Star Trek #1547: First Con-tact

CAPTAIN'S LOG: Dal's Ferengi mentor tricks the crew into helping her.


WHY WE LIKE IT: Ishka's revolution really took hold!


WHY WE DON'T: Watch the colonialism, kids.


REVIEW: While I continue to have questions about the traffic between the Alpha and Delta Quadrants, more so after this episode, I am glad to see the female revolution led by Ishka and Grand Nagus Rom worked out. We discover Dal was raised on a Marauder by a female Ferengi DaiMon, perhaps not quite as glamorous as Gwyn thought, but definitely consistent with the selfish attitude he exhibited until recently. The episode doesn’t dwell too much on his secret origin, but he’ll discover his story isn’t exactly the one he thought it was either. Female or not, Nandi is Ferengi through and through, well in fact like all the females we’ve ever encountered. He wasn’t kidnapped and put to work in a mine; she sold him to the mine (and by episode’s end, will be eager to sell him again). A ruthless “parent” is something he has in common with Gwyn, I guess.


Nandi, mistress of lies, promises him a Klingon cloaking device - which coincidentally works on chimerium, the stuff they mined for the Diviner - if only he’ll help her make first contact with a new species from whom she hopes to procure a crystal and pay off her Dabo debts. Well, of course she’s going to steal the thing and cause an incident - Janeway was right to make a face as soon as she heard the plan - but it’s nice to see the kids quickly getting the point of the Prime Directive and realizing it would be wrong to take the crystal even if offered.
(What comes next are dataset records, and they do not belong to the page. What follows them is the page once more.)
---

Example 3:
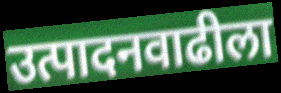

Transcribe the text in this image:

उत्पादनवाढीला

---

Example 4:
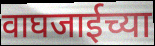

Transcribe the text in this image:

वाघजाईच्या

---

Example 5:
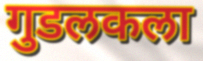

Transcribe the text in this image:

गुडलकला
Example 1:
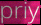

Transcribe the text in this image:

priy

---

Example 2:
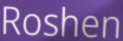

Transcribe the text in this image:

Roshen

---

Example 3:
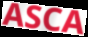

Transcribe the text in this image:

ASCA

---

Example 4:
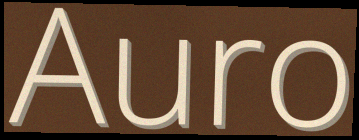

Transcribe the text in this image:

Auro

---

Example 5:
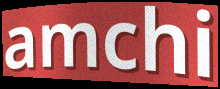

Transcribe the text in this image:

amchi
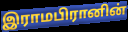
இராமபிரானின்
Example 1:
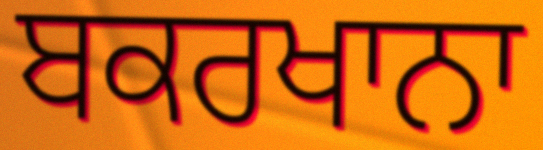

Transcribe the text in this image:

ਬਕਰਖਾਨਾ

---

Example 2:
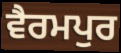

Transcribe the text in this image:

ਵੈਰਮਪੁਰ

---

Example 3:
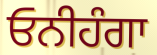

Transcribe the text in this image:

ਓਨੀਹੰਗਾ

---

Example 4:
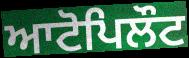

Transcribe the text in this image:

ਆਟੋਪਿਲੌਟ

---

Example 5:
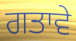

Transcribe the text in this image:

ਗਤਾਵੇ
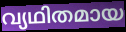
വ്യഥിതമായ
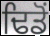
ਢਿਡੋਂ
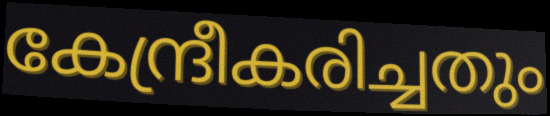
കേന്ദ്രീകരിച്ചതും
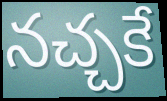
నచ్చకే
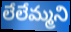
లేలేమ్మని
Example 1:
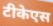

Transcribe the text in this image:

टीकेएस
Dal even thinks a couple steps ahead - he knows Nandi by heart - and quickly get the crystal from her and restore it to its rightful place. It’s a clear victory and it may surprise the audience that Janeway is so angry and still contends the Prime Directive was broken. One hopes leaving a Starfleet badge behind will make the “Cymari” think of the Federation as a possible ally and not paint every alien with the same brush. I put their name in quotation marks because Rok names them, which is my one complaint about the episode (albeit, not a big one). I get these are kids who don’t know what they’re doing, but it’s rather colonial of her to name a species who probably have a name for themselves. They communicate with acoustics and do not speak (or at least, we never get to the point where they can be translated), but I would still have liked Janeway to say something about that. Not that she was necessarily monitoring, and she of course had bigger lessons to teach.
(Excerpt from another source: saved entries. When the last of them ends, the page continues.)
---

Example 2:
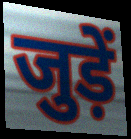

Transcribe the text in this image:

जुड़ें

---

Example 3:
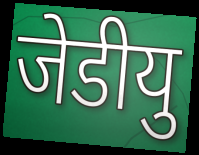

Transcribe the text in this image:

जेडीयु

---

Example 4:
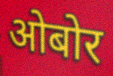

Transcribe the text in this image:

ओबोर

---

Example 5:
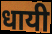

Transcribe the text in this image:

धायी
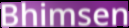
Bhimsen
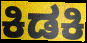
ಕಿಡಕಿ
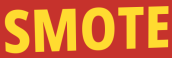
SMOTE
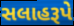
સલાહરૂપે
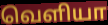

These are proper aliens too, made all the more possible by the CG animation, and though desert planets are old hat (Star Wars has overdone it, we’re in the middle of an epic Dune adaptation, and everything shot in L.A. gets desert vistas anyway), the way the sand is animated here and used to construct environments is actually beautiful. There’s a lack of photo-real detail in Prodigy, but it does feature some of the prettiest and most unusual places in the franchise. Some other quick notes… Nandi’s robot companion Pik-Pox looks like a rusted Companion Cube from Portal. I want more. The Phage gets mentioned by Nandi as part of a scam, which again, makes me wonder where we are (the Vidiians were super-far away, but the AQ stuff makes it feel like we’re close to a border that doesn’t exist - these two Quadrants are opposite to each other). After Dal is dressed down by Dal, he doesn’t sit in the captain’s chair, but the shot lingers on it, nicely done. And as for the teaser, it’s silly stuff for the smaller kids who might think eating pie off the floor is funny and for whom Murf was evidently designed, but it’s also part of the show making the kids discover one technology at a time. Here, transporters, because they get used in the body of the episode.


LESSON: You only get one chance to make a good impression.


REWATCHABILITY - Medium-High: Interesting revelations about Dal and a good use of the Prime Directive trope.